Data under study:
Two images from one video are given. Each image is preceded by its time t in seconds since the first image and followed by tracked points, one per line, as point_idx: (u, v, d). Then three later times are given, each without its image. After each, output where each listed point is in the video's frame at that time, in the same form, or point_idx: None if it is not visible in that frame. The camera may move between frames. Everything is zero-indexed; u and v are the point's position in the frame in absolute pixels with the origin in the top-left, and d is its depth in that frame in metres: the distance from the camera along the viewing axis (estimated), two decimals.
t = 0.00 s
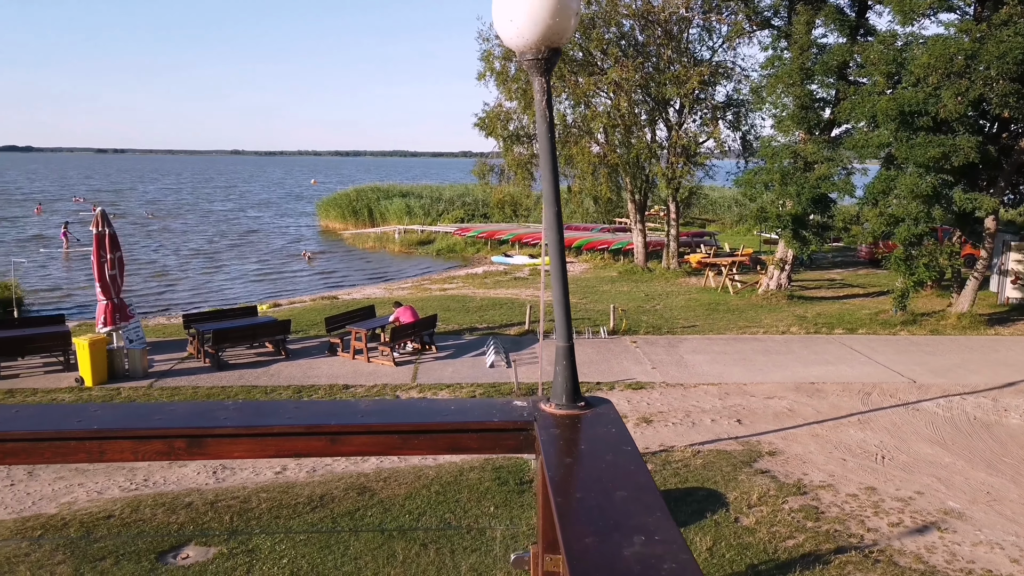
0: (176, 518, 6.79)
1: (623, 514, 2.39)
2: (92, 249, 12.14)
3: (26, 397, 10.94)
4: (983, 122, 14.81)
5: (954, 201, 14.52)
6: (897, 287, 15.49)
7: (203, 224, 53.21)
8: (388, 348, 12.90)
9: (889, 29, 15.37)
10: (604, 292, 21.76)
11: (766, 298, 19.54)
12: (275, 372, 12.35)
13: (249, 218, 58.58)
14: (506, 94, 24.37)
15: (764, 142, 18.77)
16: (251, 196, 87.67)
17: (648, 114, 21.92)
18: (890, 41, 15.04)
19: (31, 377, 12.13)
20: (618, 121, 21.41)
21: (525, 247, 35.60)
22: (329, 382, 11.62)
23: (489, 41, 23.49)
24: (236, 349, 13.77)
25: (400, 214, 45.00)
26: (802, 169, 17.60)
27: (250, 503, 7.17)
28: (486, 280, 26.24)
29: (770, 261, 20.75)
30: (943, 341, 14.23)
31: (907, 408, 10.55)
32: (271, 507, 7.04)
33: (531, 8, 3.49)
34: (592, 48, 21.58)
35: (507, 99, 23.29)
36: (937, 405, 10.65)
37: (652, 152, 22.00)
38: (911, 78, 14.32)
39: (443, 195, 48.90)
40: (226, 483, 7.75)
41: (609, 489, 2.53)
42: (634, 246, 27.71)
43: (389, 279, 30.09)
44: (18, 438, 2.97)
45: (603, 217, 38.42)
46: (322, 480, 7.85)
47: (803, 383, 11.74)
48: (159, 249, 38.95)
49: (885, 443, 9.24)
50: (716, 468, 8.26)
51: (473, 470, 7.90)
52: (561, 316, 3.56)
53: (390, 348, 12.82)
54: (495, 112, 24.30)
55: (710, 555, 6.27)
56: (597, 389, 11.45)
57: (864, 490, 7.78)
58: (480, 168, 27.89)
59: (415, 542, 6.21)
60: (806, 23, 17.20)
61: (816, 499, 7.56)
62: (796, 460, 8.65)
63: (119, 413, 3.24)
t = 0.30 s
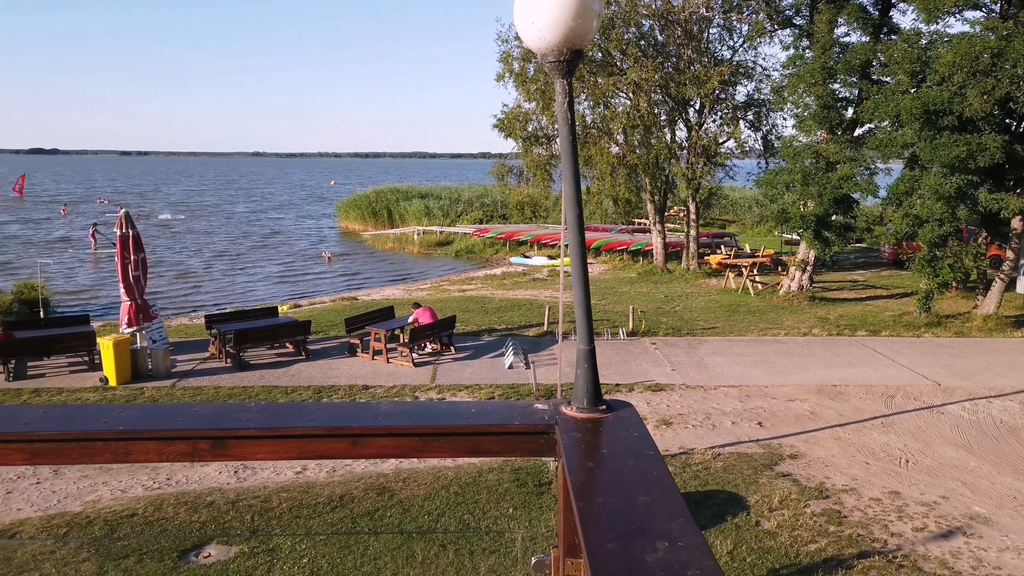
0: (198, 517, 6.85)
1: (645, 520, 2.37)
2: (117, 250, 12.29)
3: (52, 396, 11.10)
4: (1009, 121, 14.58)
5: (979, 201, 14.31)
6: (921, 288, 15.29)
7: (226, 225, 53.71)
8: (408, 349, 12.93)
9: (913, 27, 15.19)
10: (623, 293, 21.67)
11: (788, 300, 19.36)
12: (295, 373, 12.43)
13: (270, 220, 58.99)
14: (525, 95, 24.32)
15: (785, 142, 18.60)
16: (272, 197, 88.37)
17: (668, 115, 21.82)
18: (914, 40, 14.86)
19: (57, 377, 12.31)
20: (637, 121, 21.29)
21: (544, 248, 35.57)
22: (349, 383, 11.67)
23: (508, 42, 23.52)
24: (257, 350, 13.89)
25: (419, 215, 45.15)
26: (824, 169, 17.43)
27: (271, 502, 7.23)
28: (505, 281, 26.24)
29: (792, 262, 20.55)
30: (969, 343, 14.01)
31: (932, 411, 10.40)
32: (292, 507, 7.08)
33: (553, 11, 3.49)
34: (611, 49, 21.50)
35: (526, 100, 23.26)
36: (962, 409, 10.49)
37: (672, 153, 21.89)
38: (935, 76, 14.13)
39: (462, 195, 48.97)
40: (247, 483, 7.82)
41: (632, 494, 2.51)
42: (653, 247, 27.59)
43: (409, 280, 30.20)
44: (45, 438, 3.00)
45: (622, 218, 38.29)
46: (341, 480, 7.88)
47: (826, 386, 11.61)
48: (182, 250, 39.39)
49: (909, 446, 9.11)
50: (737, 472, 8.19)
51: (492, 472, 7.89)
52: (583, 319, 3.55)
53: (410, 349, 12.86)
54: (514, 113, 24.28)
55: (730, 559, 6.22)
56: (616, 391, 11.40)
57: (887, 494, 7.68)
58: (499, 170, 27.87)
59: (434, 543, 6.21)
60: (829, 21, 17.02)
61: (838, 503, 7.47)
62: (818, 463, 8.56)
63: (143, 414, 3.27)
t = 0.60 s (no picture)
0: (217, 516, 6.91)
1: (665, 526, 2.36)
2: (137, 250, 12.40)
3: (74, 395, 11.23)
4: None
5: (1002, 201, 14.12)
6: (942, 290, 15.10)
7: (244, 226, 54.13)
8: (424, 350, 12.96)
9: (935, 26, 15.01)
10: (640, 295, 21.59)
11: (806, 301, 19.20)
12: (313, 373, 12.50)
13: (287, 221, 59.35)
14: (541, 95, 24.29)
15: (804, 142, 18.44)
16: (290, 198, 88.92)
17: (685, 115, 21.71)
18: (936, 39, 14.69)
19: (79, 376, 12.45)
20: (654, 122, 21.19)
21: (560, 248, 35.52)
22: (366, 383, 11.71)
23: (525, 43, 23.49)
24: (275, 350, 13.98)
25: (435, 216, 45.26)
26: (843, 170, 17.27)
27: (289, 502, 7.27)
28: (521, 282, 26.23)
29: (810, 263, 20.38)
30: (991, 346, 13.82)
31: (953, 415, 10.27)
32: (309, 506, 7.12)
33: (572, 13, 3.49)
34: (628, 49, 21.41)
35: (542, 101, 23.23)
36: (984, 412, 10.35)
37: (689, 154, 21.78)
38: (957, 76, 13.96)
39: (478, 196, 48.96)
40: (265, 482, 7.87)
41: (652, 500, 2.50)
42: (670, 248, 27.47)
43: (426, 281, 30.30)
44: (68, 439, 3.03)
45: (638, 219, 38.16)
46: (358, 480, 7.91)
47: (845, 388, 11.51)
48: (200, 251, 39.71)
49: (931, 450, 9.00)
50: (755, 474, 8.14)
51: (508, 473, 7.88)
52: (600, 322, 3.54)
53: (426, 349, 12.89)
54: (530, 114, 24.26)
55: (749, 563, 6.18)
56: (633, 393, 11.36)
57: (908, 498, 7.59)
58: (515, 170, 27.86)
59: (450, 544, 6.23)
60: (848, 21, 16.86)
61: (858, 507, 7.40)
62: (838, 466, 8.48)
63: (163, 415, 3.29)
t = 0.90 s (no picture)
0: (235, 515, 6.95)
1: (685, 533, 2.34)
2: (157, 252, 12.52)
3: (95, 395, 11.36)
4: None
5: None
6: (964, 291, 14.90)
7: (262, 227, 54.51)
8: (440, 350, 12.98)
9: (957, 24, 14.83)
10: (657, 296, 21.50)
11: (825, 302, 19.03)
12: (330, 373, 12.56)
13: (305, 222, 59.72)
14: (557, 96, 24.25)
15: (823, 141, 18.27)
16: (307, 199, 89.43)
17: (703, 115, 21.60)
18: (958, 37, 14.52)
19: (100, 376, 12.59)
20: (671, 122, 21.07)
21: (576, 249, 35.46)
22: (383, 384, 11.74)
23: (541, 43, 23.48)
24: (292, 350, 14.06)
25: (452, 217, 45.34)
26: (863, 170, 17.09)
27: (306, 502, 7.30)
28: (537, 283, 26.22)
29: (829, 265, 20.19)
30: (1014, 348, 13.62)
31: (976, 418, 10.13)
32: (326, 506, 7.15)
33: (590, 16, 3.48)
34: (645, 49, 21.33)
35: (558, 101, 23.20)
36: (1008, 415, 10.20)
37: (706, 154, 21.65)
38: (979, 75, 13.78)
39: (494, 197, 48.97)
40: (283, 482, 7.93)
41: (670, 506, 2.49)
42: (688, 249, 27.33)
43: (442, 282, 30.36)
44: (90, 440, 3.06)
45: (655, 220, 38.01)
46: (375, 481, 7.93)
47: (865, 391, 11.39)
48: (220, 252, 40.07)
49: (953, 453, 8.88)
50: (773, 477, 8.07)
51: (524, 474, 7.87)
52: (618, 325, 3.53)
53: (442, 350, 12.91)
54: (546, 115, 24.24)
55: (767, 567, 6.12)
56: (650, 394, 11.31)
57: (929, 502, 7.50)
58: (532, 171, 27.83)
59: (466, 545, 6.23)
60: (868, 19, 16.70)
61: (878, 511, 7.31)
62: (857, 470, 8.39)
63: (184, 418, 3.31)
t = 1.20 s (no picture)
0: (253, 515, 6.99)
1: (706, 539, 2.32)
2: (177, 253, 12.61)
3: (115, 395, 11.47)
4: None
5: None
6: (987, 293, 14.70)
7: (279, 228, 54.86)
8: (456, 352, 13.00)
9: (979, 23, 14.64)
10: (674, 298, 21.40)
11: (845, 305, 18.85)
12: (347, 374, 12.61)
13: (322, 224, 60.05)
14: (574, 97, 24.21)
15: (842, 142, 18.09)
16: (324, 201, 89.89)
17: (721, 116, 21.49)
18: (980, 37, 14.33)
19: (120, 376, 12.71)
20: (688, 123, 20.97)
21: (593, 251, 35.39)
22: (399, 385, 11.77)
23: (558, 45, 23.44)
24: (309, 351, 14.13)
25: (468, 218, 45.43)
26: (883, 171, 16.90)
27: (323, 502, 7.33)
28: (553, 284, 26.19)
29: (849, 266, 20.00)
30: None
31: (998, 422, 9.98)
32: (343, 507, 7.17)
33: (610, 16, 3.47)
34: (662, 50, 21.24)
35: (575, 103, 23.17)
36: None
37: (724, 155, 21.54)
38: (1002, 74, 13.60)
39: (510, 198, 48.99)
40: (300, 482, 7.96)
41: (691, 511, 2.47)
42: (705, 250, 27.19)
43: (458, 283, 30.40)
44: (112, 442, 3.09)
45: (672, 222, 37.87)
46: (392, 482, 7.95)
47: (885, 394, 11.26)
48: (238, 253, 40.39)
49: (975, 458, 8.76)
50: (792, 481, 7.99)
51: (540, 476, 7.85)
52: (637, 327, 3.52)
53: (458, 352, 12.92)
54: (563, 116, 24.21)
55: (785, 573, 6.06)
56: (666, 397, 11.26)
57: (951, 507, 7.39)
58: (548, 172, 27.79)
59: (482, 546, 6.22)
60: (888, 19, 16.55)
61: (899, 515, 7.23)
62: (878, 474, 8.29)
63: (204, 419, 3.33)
* * *
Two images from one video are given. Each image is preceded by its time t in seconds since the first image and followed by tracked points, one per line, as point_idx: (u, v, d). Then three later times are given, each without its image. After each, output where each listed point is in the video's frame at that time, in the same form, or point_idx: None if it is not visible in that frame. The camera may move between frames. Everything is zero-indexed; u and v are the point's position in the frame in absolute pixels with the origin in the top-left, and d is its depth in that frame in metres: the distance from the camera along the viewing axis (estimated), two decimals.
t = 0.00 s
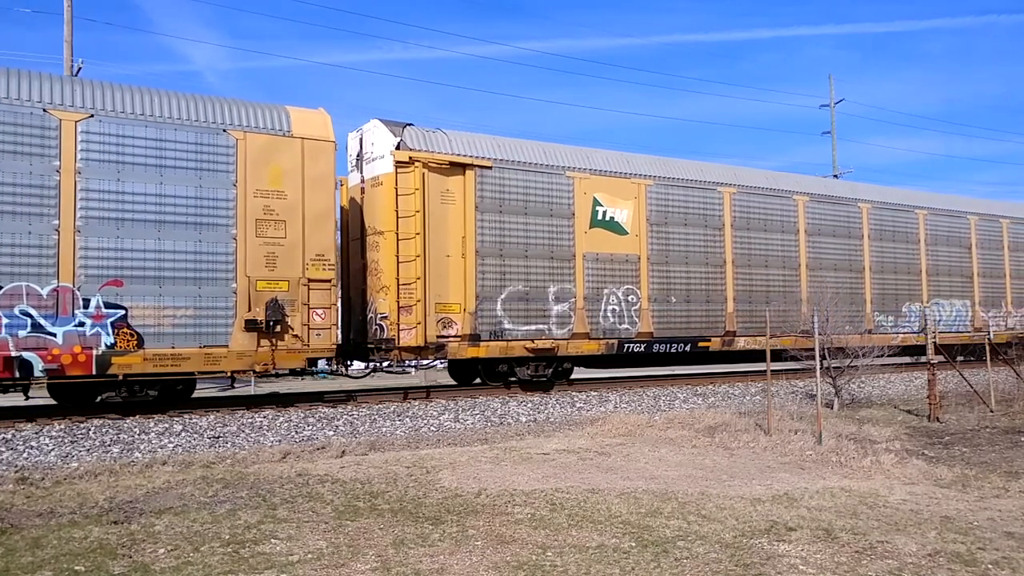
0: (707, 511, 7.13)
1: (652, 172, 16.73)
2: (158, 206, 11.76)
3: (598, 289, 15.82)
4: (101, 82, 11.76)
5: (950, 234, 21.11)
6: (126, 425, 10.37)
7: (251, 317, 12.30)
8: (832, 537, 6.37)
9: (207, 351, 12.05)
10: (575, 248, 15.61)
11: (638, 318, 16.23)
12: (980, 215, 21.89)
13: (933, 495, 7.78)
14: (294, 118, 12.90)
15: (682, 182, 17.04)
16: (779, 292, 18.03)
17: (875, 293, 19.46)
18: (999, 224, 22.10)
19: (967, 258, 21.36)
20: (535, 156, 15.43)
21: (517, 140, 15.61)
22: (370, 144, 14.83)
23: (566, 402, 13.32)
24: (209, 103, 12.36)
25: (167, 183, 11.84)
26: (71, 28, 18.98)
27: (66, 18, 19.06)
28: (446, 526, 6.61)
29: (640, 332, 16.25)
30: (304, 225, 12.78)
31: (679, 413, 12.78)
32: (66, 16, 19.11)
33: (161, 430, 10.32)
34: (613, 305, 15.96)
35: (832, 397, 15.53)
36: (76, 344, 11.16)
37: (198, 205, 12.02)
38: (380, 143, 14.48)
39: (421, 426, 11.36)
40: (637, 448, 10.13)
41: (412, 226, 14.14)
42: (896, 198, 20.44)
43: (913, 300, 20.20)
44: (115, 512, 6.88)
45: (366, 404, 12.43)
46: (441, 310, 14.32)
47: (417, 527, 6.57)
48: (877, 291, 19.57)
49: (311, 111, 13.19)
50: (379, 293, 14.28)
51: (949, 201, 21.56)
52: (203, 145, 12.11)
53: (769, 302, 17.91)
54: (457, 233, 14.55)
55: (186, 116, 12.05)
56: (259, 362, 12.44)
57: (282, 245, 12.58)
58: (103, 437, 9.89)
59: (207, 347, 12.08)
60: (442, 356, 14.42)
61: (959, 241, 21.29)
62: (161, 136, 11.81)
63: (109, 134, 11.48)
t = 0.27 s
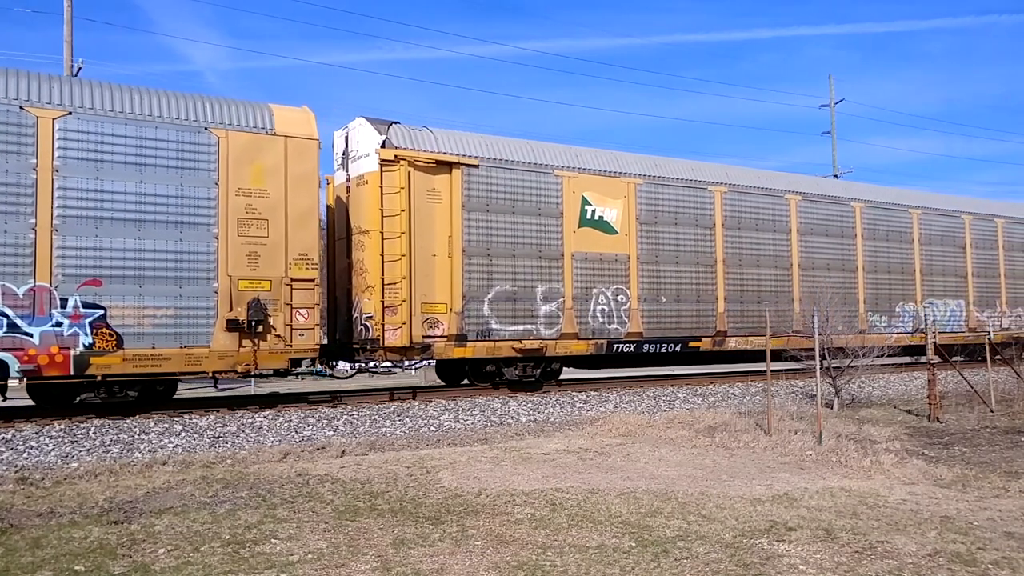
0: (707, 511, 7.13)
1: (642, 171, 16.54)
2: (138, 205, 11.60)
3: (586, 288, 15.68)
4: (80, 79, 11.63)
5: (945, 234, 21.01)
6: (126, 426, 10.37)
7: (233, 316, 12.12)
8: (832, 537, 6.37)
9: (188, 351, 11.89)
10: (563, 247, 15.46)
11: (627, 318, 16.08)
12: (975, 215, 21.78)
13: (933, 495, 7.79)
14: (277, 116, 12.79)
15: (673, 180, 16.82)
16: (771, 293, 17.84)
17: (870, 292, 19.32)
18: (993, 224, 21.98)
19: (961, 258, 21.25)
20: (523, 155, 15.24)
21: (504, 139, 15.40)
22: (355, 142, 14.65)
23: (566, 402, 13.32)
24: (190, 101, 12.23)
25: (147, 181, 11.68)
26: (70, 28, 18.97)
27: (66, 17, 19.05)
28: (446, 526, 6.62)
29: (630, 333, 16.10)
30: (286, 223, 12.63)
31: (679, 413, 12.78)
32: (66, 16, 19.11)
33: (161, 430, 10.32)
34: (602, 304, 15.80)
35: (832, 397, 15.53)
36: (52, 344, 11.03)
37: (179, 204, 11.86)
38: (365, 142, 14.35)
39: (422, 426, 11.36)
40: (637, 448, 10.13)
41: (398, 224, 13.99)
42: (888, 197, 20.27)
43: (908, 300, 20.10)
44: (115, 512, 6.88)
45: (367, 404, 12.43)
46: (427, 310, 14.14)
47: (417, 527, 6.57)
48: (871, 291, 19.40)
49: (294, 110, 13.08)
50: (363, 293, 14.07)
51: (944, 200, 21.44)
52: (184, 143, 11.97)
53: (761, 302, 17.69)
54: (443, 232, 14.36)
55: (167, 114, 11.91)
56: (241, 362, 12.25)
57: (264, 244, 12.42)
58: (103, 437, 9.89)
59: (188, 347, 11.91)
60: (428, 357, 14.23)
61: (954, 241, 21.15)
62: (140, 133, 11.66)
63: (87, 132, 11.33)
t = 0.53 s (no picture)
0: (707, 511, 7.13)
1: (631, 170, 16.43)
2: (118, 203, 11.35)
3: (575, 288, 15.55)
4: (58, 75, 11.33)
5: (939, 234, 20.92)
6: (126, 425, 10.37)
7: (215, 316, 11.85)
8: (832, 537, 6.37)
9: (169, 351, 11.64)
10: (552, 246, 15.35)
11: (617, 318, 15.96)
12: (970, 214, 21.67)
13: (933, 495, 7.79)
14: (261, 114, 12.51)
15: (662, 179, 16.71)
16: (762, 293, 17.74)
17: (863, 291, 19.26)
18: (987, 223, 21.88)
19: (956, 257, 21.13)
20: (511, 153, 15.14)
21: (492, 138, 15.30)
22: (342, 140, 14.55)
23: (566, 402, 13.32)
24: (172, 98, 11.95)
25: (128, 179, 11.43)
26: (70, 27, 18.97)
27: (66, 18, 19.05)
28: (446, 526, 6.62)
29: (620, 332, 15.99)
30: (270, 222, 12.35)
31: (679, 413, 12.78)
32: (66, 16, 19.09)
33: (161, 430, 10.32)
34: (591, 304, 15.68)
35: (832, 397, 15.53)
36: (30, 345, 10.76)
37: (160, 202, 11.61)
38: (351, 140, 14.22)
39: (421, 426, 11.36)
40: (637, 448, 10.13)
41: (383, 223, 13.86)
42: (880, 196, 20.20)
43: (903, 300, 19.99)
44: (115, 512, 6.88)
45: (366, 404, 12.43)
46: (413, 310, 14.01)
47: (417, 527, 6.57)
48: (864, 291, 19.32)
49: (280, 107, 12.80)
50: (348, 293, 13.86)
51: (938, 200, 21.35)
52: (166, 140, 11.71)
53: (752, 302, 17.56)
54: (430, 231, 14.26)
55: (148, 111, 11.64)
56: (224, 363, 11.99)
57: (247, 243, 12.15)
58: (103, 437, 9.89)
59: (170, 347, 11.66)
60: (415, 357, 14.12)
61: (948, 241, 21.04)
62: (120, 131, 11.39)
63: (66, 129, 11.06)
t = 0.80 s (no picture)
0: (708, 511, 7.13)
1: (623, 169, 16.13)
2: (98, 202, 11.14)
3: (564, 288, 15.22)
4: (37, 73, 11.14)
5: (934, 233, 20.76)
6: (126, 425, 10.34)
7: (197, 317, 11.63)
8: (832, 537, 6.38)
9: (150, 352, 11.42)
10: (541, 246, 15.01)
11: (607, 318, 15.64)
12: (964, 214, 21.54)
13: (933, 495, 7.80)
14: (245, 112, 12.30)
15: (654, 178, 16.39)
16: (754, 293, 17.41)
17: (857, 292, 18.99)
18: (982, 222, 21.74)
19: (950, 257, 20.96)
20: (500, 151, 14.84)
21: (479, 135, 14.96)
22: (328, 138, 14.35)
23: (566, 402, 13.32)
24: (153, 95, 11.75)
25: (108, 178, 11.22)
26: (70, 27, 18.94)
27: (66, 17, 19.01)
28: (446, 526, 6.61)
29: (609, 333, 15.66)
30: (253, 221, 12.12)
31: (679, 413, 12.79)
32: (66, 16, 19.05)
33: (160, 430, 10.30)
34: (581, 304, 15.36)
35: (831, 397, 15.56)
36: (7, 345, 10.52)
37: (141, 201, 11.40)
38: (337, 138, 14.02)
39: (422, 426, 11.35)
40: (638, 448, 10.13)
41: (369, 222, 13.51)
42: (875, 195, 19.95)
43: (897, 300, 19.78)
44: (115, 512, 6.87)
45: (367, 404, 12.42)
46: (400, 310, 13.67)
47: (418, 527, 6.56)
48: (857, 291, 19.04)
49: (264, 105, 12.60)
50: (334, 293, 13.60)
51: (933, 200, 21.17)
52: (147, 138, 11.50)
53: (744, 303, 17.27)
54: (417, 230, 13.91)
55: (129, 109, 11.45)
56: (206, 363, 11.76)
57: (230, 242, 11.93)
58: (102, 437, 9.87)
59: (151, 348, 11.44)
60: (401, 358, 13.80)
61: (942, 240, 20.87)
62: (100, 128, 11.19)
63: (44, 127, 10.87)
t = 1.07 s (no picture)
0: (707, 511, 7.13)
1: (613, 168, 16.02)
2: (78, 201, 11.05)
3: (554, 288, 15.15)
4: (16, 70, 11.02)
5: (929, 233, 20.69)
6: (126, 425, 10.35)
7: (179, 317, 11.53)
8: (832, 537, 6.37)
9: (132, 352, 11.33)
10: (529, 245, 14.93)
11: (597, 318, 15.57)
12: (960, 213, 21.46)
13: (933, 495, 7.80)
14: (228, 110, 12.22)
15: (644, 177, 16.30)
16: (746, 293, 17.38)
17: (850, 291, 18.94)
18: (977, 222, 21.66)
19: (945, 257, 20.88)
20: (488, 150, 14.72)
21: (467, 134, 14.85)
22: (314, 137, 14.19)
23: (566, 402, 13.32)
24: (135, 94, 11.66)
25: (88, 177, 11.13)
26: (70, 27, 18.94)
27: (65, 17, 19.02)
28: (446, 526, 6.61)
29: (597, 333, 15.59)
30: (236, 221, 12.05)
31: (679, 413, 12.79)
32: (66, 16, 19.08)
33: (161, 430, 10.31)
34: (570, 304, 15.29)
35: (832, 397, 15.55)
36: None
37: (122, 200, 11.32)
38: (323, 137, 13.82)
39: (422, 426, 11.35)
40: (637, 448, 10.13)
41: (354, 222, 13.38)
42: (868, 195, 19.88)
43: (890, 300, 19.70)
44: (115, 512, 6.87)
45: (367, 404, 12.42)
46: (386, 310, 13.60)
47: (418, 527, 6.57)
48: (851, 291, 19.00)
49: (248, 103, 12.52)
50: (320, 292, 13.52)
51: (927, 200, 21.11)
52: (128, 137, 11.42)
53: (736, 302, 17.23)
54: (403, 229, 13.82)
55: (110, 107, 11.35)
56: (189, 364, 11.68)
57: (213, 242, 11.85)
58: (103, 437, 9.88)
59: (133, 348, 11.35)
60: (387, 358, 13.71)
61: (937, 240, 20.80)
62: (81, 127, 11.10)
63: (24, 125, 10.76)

Work task:
In your answer, include only the lines above starting at the line that holds "12: (980, 215, 21.89)" and ending at the line that holds "27: (66, 18, 19.06)", copied exactly.

Response:
12: (980, 215, 21.89)
13: (933, 495, 7.78)
14: (294, 118, 12.90)
15: (682, 182, 17.04)
16: (779, 292, 18.03)
17: (875, 293, 19.46)
18: (999, 224, 22.10)
19: (967, 258, 21.36)
20: (535, 156, 15.43)
21: (517, 140, 15.61)
22: (370, 144, 14.83)
23: (566, 402, 13.32)
24: (209, 103, 12.36)
25: (167, 183, 11.84)
26: (71, 28, 18.98)
27: (66, 18, 19.06)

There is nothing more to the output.